Why It’s Important to Review Your Mortgage?

Why It’s Important to Review Your Mortgage?

Be honest, how much time do you use thinking about your mortgage? A mortgage is one of the biggest commitments of your life and usually, very little time is spent making sure it fits your personal situation.

This is what it’s time for a mortgage review.

How important is a mortgage review?

A mortgage review is really importnant. Reviewing your mortgage now and then, may save you hundreds or thousands of pounds of interest. It’s also a good time to review your mortgage term. Potentially, to continue the same payment whilst reducing the number of years.

Our lifes are changing, more and more people are looking to enhance their current home instead of going by the stresses of moving. Avioding heavy stamp duty fees and also the emotions of going by a move.

A standard variable rate (SVR)

If you haven’t had a recent mortgage review, it’s highly likely, that you’re on your lenders SVR.
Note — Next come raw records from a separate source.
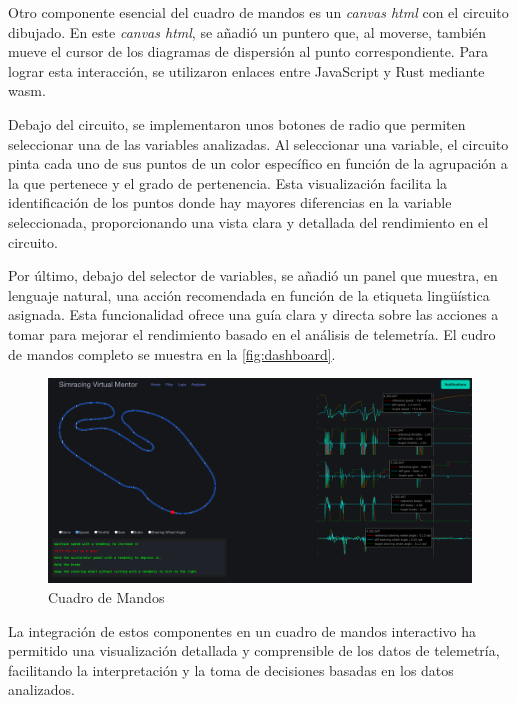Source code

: Otro componente esencial del cuadro de mandos es un \textit{canvas \ac{html}} con el circuito dibujado. En este \textit{canvas \ac{html}}, se añadió un puntero que, al moverse, también mueve el cursor de los diagramas de dispersión al punto correspondiente. Para lograr esta interacción, se utilizaron enlaces entre JavaScript y Rust mediante \ac{wasm}.

Debajo del circuito, se implementaron unos botones de radio que permiten seleccionar una de las variables analizadas. Al seleccionar una variable, el circuito pinta cada uno de sus puntos de un color específico en función de la agrupación a la que pertenece y el grado de pertenencia. Esta visualización facilita la identificación de los puntos donde hay mayores diferencias en la variable seleccionada, proporcionando una vista clara y detallada del rendimiento en el circuito.

Por último, debajo del selector de variables, se añadió un panel que muestra, en lenguaje natural, una acción recomendada en función de la etiqueta lingüística asignada. Esta funcionalidad ofrece una guía clara y directa sobre las acciones a tomar para mejorar el rendimiento basado en el análisis de telemetría. El cudro de mandos completo se muestra en la \autoref{fig:dashboard}.
\begin{figure}[H]
\centering
\includegraphics[width=1\linewidth]{./figs/herramientas/desarrollo/svm.png}
\caption[Cuadro de Mandos]{Cuadro de Mandos}
\label{fig:dashboard}
\end{figure}

La integración de estos componentes en un cuadro de mandos interactivo ha permitido una visualización detallada y comprensible de los datos de telemetría, facilitando la interpretación y la toma de decisiones basadas en los datos analizados.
When your fixed rate mortgage deal ends, you’ll roll on to your lenders SVR rate. This will be usually a higher rate however; you are overpaying for flexibility.

Fixed rate mortgage deals usually come with tie in periods. However, on SVR it’s highly likely you won’t have any switching fees to pay to get a better deal.

Meaning, you’re free to see a mortgage broker to search the market and switch.

High equity options

With house prices increasing, if you’re lucky enough to have lots of equity there may be better mortgage deals will be obtainable to you.

Mortgage rates are based on loan to value ratios, as a rule, the more equity you have, the lower your interest rate will be. You may also have capital raising options obtainable to you if you require.

It’s very popular to remortgage to raise money for a new kitchen, extension, conversion and/or windows and doors.

Little equity

If you are a comparatively new homeowner, or your character has however to increase in value, there may nevertheless be money saving options with your current mortgage lender. Usually, if you’ve kept your payments up to date etc product move deals will be obtainable.

True cost of a mortgage deal

The mortgage deal with the lowest interest rate isn’t always the best one.

A good mortgage broker will work out and compare the cost of a remortgage and compare it with doing a product move with your current lender.